Even if we don't kill off most of the species, we will make it very hard for our grains like corn and wheat to grow, so we will likely experience mass starvation. One study studied the effect of adding extra CO2 and ground-level ozone (caused by burning fossil fuels) to crops and found that that these gasses cause weeds to grow faster, but retard the growth of grains. The study predicts that we will have 20% lower yields per hectare by mid-century and 30% lower yields in China. (See chapter 2 of George Monbiot's Heat for reference to this study.)

Considering the fact that we will have 9 billion people on the planet to feed by mid-century and vast swathes of land in Northern China, Australia, the US Southwest and Subsaharan Africa are turning into infertile desert, it is highly likely that we will have massive food shortages.

At the same time, the extra CO2 in the atmosphere is entering the oceans, creating carbonic acid which eats away the microscopic shells on phytoplankton, destroying the ocean's food chain. Most of the fish will be gone by mid-century, meaning that humanity has to search for another source of protein.

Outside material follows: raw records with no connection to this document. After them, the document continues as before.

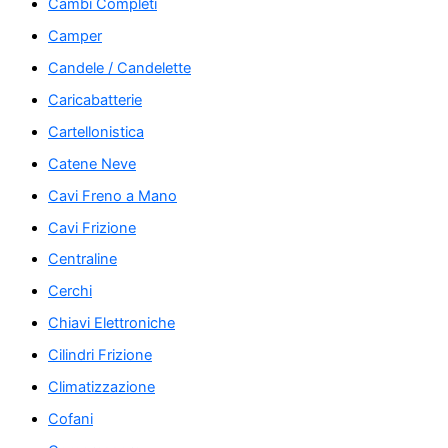
Cambi Completi
Camper
Candele / Candelette
Caricabatterie
Cartellonistica
Catene Neve
Cavi Freno a Mano
Cavi Frizione
Centraline
Cerchi
Chiavi Elettroniche
Cilindri Frizione
Climatizzazione
Cofani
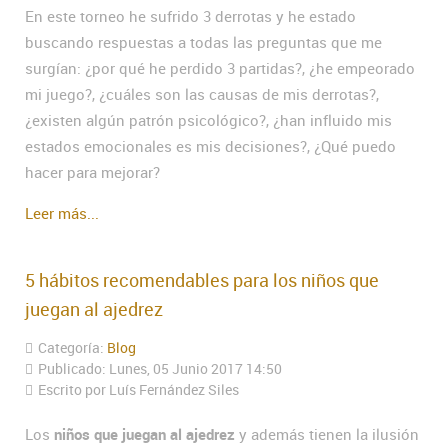
En este torneo he sufrido 3 derrotas y he estado
buscando respuestas a todas las preguntas que me
surgían: ¿por qué he perdido 3 partidas?, ¿he empeorado
mi juego?, ¿cuáles son las causas de mis derrotas?,
¿existen algún patrón psicológico?, ¿han influido mis
estados emocionales es mis decisiones?, ¿Qué puedo
hacer para mejorar?
Leer más...
5 hábitos recomendables para los niños que
juegan al ajedrez
Categoría:
Blog
Publicado: Lunes, 05 Junio 2017 14:50
Escrito por Luís Fernández Siles
Los
niños que juegan al ajedrez
y además tienen la ilusión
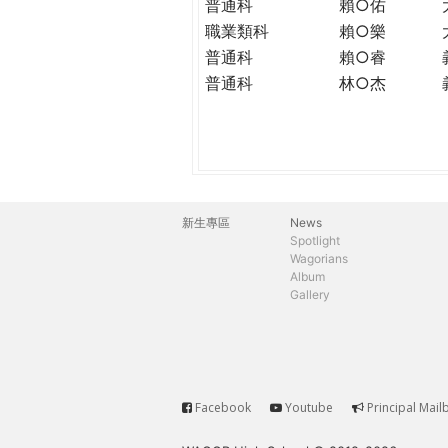
普通科
賴○佑
職業類科
賴○樂
普通科
賴○睿
普通科
林○杰
新生專區
News
主
Spotlight
Wagorians
選
Album
Gallery
單
Facebook
Youtube
Principal Mail
Service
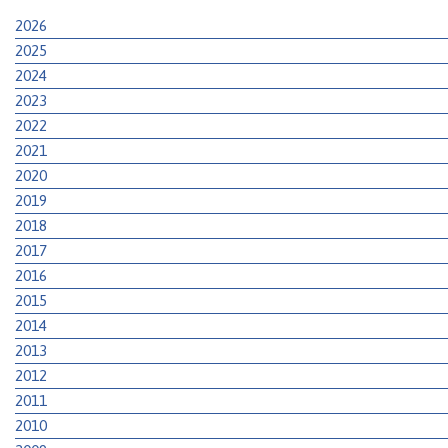
2026
2025
2024
2023
2022
2021
2020
2019
2018
2017
2016
2015
2014
2013
2012
2011
2010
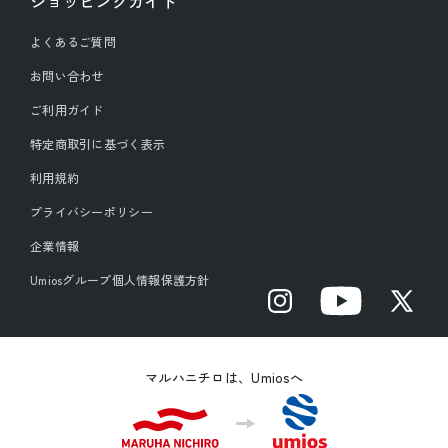
ショッピングガイド
よくあるご質問
お問い合わせ
ご利用ガイド
特定商取引に基づく表示
利用規約
プライバシーポリシー
企業情報
Umiosグループ個人情報保護方針
Instagram
YouTube
X
(Twitter)
マルハニチロは、Umiosへ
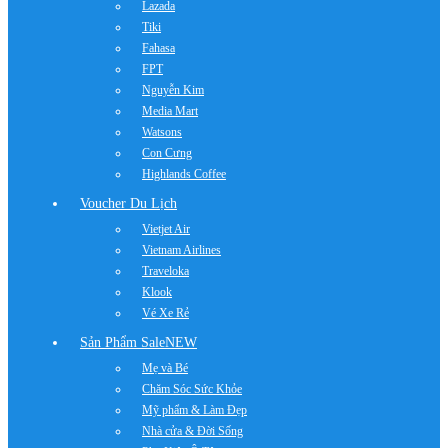
Lazada
Tiki
Fahasa
FPT
Nguyễn Kim
Media Mart
Watsons
Con Cưng
Highlands Coffee
Voucher Du Lịch
Vietjet Air
Vietnam Airlines
Traveloka
Klook
Vé Xe Rẻ
Sản Phẩm Sale
NEW
Mẹ và Bé
Chăm Sóc Sức Khỏe
Mỹ phẩm & Làm Đẹp
Nhà cửa & Đời Sống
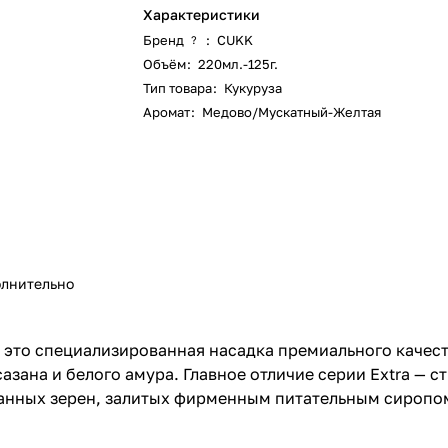
Характеристики
Бренд
:
CUKK
?
Объём
:
220мл.-125г.
Тип товара
:
Кукуруза
Аромат
:
Медово/Мускатный-Желтая
лнительно
 это специализированная насадка премиального качест
азана и белого амура. Главное отличие серии Extra — 
ванных зерен, залитых фирменным питательным сиропо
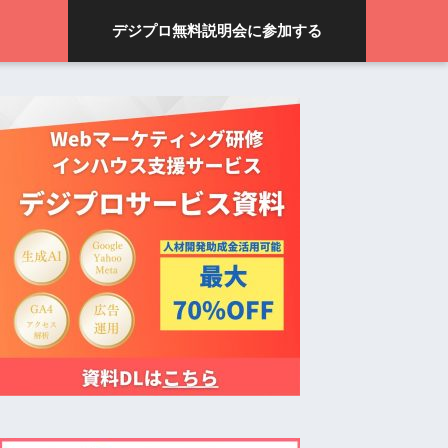
デジプロ無料説明会に参加する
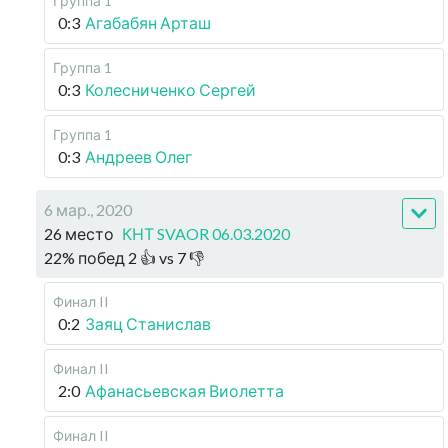
Группа 1
0:3
Агабабян Арташ
Группа 1
0:3
Колесниченко Сергей
Группа 1
0:3
Андреев Олег
6 мар., 2020
26 место
КНТ SVAOR 06.03.2020
22
%
побед
2
👍 vs
7
👎
Финал II
0:2
Заяц Станислав
Финал II
2:0
Афанасьевская Виолетта
Финал II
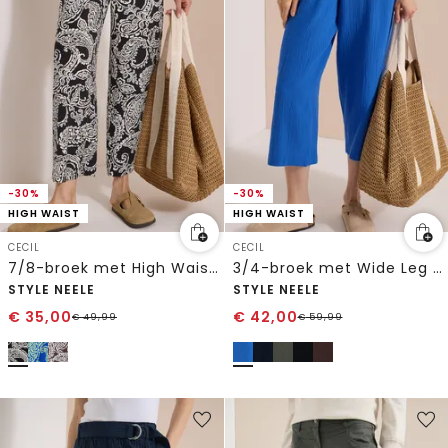
-30%
-30%
HIGH WAIST
HIGH WAIST
CECIL
CECIL
7/8-broek met High Waist en Wide Leg pijpen in een Loose Fit pasvorm
3/4-broek met Wide Leg pijpen van mousseline
STYLE NEELE
STYLE NEELE
€
35,00
€
42,00
€
49,99
€
59,99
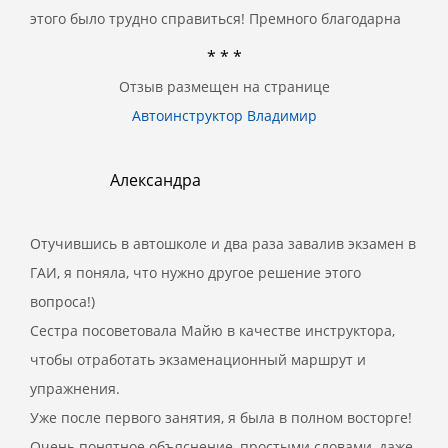
этого было трудно справиться! Премного благодарна
* * *
Отзыв размещен на странице
Автоинструктор Владимир
Александра
Отучившись в автошколе и два раза завалив экзамен в
ГАИ, я поняла, что нужно другое решение этого
вопроса!)
Сестра посоветовала Майю в качестве инструктора,
чтобы отработать экзаменационный маршрут и
упражнения.
Уже после первого занятия, я была в полном восторге!
Очень понятное объяснение, простыми словами, даже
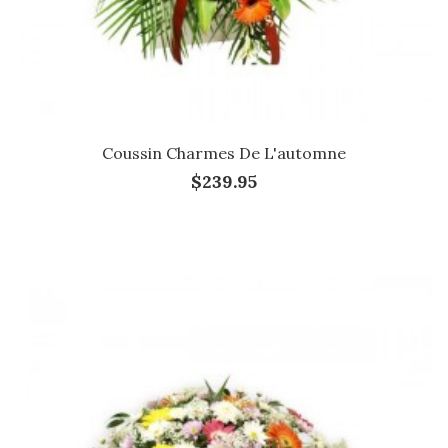
Coussin Charmes De L'automne
$239.95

Finally, the glaciers will be mostly gone by mid-century, meaning that the fresh water sources for most Asian rivers (Ganges, Mekong, Yellow, Yang-tse, Indus, etc) will dry up, ending the wet-rice cultivation that currently feeds 2 billion Asians. Likewise, the Andean glaciers and the entire Amazonian basin will dry up, converting into a desert or dry plain.

All of these things will probably happen due to climate change and it isn't something to flippantly joke about if you care about the future of humanity.